§ **The problem**
Return every line from the rows below that contains the string "sont".

§ **Plain-text document sources**
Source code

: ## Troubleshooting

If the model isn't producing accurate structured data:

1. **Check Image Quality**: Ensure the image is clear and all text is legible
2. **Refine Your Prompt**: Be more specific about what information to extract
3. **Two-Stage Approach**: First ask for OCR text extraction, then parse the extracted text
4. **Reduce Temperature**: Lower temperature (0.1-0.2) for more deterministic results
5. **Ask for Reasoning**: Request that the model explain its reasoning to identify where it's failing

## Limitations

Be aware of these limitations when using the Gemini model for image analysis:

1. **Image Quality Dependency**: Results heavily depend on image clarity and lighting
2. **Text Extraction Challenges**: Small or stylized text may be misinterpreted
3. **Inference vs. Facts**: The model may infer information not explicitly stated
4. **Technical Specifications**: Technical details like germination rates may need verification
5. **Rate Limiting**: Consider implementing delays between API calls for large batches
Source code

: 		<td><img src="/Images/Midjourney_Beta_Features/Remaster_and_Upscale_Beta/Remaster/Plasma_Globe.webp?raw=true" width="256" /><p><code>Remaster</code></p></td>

--

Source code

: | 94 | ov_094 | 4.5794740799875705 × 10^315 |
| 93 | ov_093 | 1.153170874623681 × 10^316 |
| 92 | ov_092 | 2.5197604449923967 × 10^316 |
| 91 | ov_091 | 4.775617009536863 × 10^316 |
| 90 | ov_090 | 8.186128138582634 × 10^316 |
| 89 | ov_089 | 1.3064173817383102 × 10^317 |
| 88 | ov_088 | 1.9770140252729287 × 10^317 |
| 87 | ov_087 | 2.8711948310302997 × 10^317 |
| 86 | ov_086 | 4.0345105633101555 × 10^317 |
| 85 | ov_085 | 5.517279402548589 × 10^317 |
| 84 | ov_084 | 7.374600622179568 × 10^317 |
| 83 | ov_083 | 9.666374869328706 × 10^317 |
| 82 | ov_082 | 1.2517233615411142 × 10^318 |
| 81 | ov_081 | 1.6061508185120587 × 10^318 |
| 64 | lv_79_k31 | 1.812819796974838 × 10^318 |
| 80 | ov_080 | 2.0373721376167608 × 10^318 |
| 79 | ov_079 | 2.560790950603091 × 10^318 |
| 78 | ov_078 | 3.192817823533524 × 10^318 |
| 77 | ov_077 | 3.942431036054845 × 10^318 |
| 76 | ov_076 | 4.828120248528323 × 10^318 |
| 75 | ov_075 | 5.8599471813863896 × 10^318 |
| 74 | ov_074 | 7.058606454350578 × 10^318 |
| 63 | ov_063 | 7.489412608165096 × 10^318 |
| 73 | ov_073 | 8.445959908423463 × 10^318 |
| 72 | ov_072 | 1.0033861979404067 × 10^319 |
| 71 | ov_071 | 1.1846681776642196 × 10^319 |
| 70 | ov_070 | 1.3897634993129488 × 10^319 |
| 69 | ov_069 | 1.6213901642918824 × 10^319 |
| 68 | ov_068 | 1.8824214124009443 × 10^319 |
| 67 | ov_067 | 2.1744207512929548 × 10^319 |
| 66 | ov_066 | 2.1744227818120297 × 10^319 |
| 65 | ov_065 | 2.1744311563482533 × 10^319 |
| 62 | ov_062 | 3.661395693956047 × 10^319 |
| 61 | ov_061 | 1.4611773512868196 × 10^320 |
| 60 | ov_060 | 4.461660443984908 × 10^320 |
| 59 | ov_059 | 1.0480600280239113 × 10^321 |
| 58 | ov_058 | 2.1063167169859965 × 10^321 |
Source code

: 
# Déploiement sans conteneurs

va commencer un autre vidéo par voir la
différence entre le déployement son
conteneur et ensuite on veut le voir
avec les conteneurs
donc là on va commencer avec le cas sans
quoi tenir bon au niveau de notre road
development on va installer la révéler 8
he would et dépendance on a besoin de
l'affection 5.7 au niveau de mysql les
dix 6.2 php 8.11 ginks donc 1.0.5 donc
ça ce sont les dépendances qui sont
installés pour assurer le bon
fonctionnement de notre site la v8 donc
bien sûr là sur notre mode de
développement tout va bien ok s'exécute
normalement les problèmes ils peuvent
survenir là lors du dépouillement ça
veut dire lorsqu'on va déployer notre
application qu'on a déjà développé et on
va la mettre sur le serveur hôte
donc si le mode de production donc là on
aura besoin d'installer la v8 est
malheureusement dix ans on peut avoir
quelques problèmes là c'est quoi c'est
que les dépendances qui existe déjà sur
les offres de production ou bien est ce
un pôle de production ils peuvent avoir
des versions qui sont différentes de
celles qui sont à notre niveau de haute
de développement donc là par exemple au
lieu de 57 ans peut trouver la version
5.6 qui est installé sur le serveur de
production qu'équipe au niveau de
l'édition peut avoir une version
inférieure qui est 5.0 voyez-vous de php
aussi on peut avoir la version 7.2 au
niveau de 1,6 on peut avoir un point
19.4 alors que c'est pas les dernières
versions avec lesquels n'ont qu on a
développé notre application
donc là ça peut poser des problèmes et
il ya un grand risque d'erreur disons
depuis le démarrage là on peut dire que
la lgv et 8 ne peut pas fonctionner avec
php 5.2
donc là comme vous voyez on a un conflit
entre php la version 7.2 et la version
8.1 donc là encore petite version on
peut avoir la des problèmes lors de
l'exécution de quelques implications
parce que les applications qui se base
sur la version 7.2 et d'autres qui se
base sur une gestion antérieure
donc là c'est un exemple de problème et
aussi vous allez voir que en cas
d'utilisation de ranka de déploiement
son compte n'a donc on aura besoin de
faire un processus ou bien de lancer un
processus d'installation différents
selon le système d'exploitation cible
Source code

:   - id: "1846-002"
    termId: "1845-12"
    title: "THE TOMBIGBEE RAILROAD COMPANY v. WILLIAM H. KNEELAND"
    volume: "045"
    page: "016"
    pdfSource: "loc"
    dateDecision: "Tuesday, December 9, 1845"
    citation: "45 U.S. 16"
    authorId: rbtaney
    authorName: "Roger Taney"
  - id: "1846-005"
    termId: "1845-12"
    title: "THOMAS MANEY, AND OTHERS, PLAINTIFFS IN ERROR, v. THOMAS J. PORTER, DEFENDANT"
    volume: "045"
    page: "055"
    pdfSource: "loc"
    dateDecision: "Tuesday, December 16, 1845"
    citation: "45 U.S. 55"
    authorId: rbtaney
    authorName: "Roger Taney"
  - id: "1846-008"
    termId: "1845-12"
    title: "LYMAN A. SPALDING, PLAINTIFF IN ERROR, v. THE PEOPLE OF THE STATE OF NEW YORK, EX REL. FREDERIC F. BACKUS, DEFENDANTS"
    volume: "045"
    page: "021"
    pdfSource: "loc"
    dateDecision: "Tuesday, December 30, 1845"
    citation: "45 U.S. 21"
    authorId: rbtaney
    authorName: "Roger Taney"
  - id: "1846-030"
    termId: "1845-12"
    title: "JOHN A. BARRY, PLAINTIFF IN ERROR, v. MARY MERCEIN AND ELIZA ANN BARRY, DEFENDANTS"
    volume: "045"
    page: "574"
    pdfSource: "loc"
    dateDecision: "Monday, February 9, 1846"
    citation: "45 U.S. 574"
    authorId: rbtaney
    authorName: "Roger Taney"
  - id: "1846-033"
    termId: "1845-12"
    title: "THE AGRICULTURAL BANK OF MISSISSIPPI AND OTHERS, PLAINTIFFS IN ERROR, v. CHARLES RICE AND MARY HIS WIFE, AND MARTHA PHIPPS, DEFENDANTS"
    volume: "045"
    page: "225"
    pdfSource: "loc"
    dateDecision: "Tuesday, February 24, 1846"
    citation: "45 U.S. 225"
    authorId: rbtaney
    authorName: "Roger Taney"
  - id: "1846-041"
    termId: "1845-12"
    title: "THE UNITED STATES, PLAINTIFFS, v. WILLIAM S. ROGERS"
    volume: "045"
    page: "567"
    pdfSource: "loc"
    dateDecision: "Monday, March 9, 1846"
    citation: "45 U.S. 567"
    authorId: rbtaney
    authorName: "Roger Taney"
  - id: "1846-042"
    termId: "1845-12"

==

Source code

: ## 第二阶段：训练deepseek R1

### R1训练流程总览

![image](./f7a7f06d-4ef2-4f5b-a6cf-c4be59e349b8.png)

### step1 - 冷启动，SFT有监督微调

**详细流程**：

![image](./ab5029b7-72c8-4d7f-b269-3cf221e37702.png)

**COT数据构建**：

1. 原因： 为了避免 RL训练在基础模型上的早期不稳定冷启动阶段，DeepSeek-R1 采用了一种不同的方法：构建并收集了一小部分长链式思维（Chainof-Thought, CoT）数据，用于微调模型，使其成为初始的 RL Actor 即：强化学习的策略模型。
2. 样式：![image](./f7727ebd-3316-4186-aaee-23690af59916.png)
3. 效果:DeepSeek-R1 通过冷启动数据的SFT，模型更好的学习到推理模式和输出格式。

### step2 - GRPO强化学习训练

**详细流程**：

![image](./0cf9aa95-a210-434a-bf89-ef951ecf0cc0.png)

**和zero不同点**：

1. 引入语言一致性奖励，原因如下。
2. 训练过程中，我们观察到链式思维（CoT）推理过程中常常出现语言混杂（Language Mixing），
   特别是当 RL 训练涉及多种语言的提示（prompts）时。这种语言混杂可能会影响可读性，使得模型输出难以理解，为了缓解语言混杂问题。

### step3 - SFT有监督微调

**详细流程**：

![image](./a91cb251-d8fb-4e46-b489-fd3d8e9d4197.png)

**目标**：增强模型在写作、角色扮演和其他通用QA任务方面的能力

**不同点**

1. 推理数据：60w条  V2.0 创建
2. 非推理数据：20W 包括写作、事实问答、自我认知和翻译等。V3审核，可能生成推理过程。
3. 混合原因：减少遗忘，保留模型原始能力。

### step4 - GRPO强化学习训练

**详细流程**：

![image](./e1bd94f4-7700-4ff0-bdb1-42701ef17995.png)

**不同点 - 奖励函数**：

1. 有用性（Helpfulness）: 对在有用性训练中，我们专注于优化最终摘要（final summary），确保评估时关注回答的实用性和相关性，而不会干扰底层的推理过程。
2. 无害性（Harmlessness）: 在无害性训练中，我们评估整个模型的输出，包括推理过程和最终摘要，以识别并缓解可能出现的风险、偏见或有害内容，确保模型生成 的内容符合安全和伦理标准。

§ **Solution for this exercise**
ça ce sont les dépendances qui sont
des versions qui sont différentes de
celles qui sont à notre niveau de haute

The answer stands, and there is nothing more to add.